51Faut écrire faut pas
Chercher dans sa mémoire de minuscules morceaux,
Une étoile, un avion dont la traîne
Serait un poème.
Faut pas écrire faut
Retrouver d'angoissants rêves que nous faisions
Dans une très grande maison où les poètes réal-
Viscéralistes chahutaient tout le jour.
*
Tu n'es pas Cesarea, fille, ou Auxilio.
On ne te chercherait pas dans le désert
Ou dans les toilettes d'une université
Assiégée, temps de révolte et de peine.
J'ai retrouvé un petit bout de colloque
Où l'on reconstituait patiemment, maille
À maille, l'histoire d'un écrivain perdu.

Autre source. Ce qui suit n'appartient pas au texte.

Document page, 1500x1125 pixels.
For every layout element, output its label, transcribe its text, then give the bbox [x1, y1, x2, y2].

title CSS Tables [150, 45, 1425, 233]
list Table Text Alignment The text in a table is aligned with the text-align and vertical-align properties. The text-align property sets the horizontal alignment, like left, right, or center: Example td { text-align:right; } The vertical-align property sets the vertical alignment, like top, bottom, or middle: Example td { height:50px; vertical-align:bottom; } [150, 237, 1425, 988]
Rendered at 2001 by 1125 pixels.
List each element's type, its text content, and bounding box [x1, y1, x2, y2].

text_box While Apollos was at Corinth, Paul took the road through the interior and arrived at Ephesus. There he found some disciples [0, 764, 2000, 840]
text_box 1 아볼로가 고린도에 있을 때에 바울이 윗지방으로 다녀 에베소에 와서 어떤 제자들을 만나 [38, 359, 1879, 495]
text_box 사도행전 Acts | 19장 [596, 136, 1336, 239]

On le cherchait dans toute l'Europe, dans
Les guerres, il était de toutes les guerres,
Dès que ça pissait un peu le sang, une odeur
De cruauté l'amenait.
Publications confidentielles, bouts de texte
Témoignages parcellaires - je n'ai pas pu lire
Sans peine cet énorme roman, 2000, 666
Où les femmes meurent et sont découpées
Une à une, maille à maille. La partie centrale
Tu te souviens comme on se passait le mot,
Insoutenable et longue et il y a ce spectacle
Où chaque morte crève un écran noir au
Bruit de la musique électronique, et nous
Étions entre ami·es, nombreux·ses, à cette
Réunion. Nous parlions à peine lors des
Pauses, déambulant dans ce quartier laid
De Paris où se trouve l'annexe de l'Odéon.
*
C'est au bord d'un lac artificiel, en Savoie,
En montagne, en altitude, que j'ai lu la
Partie centrale, que les femmes sont mortes,
Santa Teresa, ville trois fois maudite,
Des livres séchaient sur un fil, leurs pages
Distribuées au vent vengeur, tandis que
Rosa court le risque, toute la journée, tout
Le soir, de vivre une vie d'étudiante, normale
C'est au bord d'un lac que j'ai lu, longtemps,
Fille, ce livre, en quelques jours, très vite,
Dans une urgence incompréhensible mais
Dans ce lac artificiel nul plongeur, et mort
Encore moins.
*
J'ai lu les
Détectives sauvages l'été 2012
Après un livre de Bernanos, avant les
VaguesJ'avais 19 ans, fille, et c'était un "bel été" de lecture
Me dit plus tard Pattrice (en 2015). Le même été je
Découvrais Gogol, et Jacques Abeille, grâce à une
Critique de Nox, alors admin de JE, où il expliquait
Que ce livre avait failli le tuer.
Aujourd'hui, fille, je te cherche, et je suis admin
De JE à mon tour, et je te cherche, et je n'ai jamais
Rencontré Nox, ni Jacques Abeille ni Gogol.
*
Traces, voilà ce qu'il me reste de l'été 2012, des traces
Étalées au grand jour, rien de secret, alors tu sais
J'écris vraiment n'importe comment, dans une urgence
Qui n'est pas sans rappeler cet été au bord du lac,
Tu sais, j'allais rentrer en khâgne et j'étais
Amoureuse. Il fallait voir l'ivresse avec laquelle
Je lisais, et le peu d'entrain avec lequel
J'écrivais. Deux poèmes seulement,
"Conversation 1", qui demeure l'un de mes
Meilleurs poèmes, et "Les pensées du matin",
Qui demeure l'un des plus mauvais.
Cet été-là j'ai compris une chose, fille, que je
N'ai su écrire qu'en septembre, juste après
La rentrée. Plus de lac, plus d'ivresse, mais
Cela :
- Citation :
- Je comprends mieux la mythologie les grandes choses simples
Tout est clair maintenant je n'ai plus quinze ans
Allez donc jeter la pierre aux enfants morts ils le méritent
Le monde à leurs pieds est trop pur trop simple moins douloureux
Et parmi eux j'avance je sais la ligne est droite, claire et pure
Et mon regret derrière s'éteint dans un sanglot
Voilà, fille, à quoi mène l'exploration minutieuse
De ma biographie : à peu de choses.
Je ne te trouverai pas parmi les traces
Parmi les miettes, les indices
D'une mémoire vécue comme défaillante.